[Start]
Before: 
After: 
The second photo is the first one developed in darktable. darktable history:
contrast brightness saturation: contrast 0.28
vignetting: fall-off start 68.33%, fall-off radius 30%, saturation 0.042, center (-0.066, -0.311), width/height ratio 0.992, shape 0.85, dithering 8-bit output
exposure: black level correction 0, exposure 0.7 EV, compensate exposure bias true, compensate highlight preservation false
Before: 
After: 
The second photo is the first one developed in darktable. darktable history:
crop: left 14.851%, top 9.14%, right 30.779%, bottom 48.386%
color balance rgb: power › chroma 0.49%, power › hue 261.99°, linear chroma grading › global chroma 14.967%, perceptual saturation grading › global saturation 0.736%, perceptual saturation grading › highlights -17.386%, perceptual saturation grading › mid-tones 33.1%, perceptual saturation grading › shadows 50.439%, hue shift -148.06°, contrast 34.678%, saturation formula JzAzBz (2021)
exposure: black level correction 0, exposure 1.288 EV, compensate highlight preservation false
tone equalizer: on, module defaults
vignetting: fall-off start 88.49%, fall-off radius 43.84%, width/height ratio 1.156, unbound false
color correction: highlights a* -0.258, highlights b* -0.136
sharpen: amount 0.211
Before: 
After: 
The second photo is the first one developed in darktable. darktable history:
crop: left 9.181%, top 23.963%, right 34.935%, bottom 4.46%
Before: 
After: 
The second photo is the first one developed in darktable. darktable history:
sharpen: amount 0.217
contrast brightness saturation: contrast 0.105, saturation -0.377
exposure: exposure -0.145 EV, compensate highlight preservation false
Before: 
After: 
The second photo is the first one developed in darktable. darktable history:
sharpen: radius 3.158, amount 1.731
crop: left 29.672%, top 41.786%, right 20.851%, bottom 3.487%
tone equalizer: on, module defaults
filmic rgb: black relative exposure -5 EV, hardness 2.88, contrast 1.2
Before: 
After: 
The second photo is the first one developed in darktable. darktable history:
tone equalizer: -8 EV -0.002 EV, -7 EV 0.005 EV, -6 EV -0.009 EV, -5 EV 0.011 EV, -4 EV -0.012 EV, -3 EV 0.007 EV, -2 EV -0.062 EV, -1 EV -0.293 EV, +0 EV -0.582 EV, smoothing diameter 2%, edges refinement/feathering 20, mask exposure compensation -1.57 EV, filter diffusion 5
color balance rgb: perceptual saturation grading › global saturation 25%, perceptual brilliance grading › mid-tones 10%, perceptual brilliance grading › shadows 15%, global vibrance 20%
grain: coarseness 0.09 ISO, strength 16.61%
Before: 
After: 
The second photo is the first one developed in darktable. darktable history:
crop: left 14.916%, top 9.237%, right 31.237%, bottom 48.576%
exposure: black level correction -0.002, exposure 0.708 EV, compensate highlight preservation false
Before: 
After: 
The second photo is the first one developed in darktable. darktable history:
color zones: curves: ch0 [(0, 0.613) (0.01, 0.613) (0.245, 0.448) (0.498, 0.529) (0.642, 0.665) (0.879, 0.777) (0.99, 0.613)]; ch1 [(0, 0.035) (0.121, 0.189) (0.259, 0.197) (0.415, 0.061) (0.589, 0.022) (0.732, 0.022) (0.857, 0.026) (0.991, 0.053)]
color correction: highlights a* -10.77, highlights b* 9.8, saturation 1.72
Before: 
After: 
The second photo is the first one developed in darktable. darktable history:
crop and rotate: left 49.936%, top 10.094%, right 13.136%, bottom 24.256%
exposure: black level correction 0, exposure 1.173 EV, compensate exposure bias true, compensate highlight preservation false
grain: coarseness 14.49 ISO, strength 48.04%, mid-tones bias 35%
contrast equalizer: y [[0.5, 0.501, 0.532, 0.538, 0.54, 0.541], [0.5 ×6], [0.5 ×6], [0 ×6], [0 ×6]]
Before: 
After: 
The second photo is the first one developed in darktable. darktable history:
[End]
• PROBLEM REQUIREMENTS: Can you render the lines above as a JSON list of strings, one string per line, with blank lines left out?

• SOLUTION TO THIS PROBLEM:
[
  "Before: ",
  "After: ",
  "The second photo is the first one developed in darktable. darktable history:",
  "contrast brightness saturation: contrast 0.28",
  "vignetting: fall-off start 68.33%, fall-off radius 30%, saturation 0.042, center (-0.066, -0.311), width/height ratio 0.992, shape 0.85, dithering 8-bit output",
  "exposure: black level correction 0, exposure 0.7 EV, compensate exposure bias true, compensate highlight preservation false",
  "Before: ",
  "After: ",
  "The second photo is the first one developed in darktable. darktable history:",
  "crop: left 14.851%, top 9.14%, right 30.779%, bottom 48.386%",
  "color balance rgb: power › chroma 0.49%, power › hue 261.99°, linear chroma grading › global chroma 14.967%, perceptual saturation grading › global saturation 0.736%, perceptual saturation grading › highlights -17.386%, perceptual saturation grading › mid-tones 33.1%, perceptual saturation grading › shadows 50.439%, hue shift -148.06°, contrast 34.678%, saturation formula JzAzBz (2021)",
  "exposure: black level correction 0, exposure 1.288 EV, compensate highlight preservation false",
  "tone equalizer: on, module defaults",
  "vignetting: fall-off start 88.49%, fall-off radius 43.84%, width/height ratio 1.156, unbound false",
  "color correction: highlights a* -0.258, highlights b* -0.136",
  "sharpen: amount 0.211",
  "Before: ",
  "After: ",
  "The second photo is the first one developed in darktable. darktable history:",
  "crop: left 9.181%, top 23.963%, right 34.935%, bottom 4.46%",
  "Before: ",
  "After: ",
  "The second photo is the first one developed in darktable. darktable history:",
  "sharpen: amount 0.217",
  "contrast brightness saturation: contrast 0.105, saturation -0.377",
  "exposure: exposure -0.145 EV, compensate highlight preservation false",
  "Before: ",
  "After: ",
  "The second photo is the first one developed in darktable. darktable history:",
  "sharpen: radius 3.158, amount 1.731",
  "crop: left 29.672%, top 41.786%, right 20.851%, bottom 3.487%",
  "tone equalizer: on, module defaults",
  "filmic rgb: black relative exposure -5 EV, hardness 2.88, contrast 1.2",
  "Before: ",
  "After: ",
  "The second photo is the first one developed in darktable. darktable history:",
  "tone equalizer: -8 EV -0.002 EV, -7 EV 0.005 EV, -6 EV -0.009 EV, -5 EV 0.011 EV, -4 EV -0.012 EV, -3 EV 0.007 EV, -2 EV -0.062 EV, -1 EV -0.293 EV, +0 EV -0.582 EV, smoothing diameter 2%, edges refinement/feathering 20, mask exposure compensation -1.57 EV, filter diffusion 5",
  "color balance rgb: perceptual saturation grading › global saturation 25%, perceptual brilliance grading › mid-tones 10%, perceptual brilliance grading › shadows 15%, global vibrance 20%",
  "grain: coarseness 0.09 ISO, strength 16.61%",
  "Before: ",
  "After: ",
  "The second photo is the first one developed in darktable. darktable history:",
  "crop: left 14.916%, top 9.237%, right 31.237%, bottom 48.576%",
  "exposure: black level correction -0.002, exposure 0.708 EV, compensate highlight preservation false",
  "Before: ",
  "After: ",
  "The second photo is the first one developed in darktable. darktable history:",
  "color zones: curves: ch0 [(0, 0.613) (0.01, 0.613) (0.245, 0.448) (0.498, 0.529) (0.642, 0.665) (0.879, 0.777) (0.99, 0.613)]; ch1 [(0, 0.035) (0.121, 0.189) (0.259, 0.197) (0.415, 0.061) (0.589, 0.022) (0.732, 0.022) (0.857, 0.026) (0.991, 0.053)]",
  "color correction: highlights a* -10.77, highlights b* 9.8, saturation 1.72",
  "Before: ",
  "After: ",
  "The second photo is the first one developed in darktable. darktable history:",
  "crop and rotate: left 49.936%, top 10.094%, right 13.136%, bottom 24.256%",
  "exposure: black level correction 0, exposure 1.173 EV, compensate exposure bias true, compensate highlight preservation false",
  "grain: coarseness 14.49 ISO, strength 48.04%, mid-tones bias 35%",
  "contrast equalizer: y [[0.5, 0.501, 0.532, 0.538, 0.54, 0.541], [0.5 ×6], [0.5 ×6], [0 ×6], [0 ×6]]",
  "Before: ",
  "After: ",
  "The second photo is the first one developed in darktable. darktable history:"
]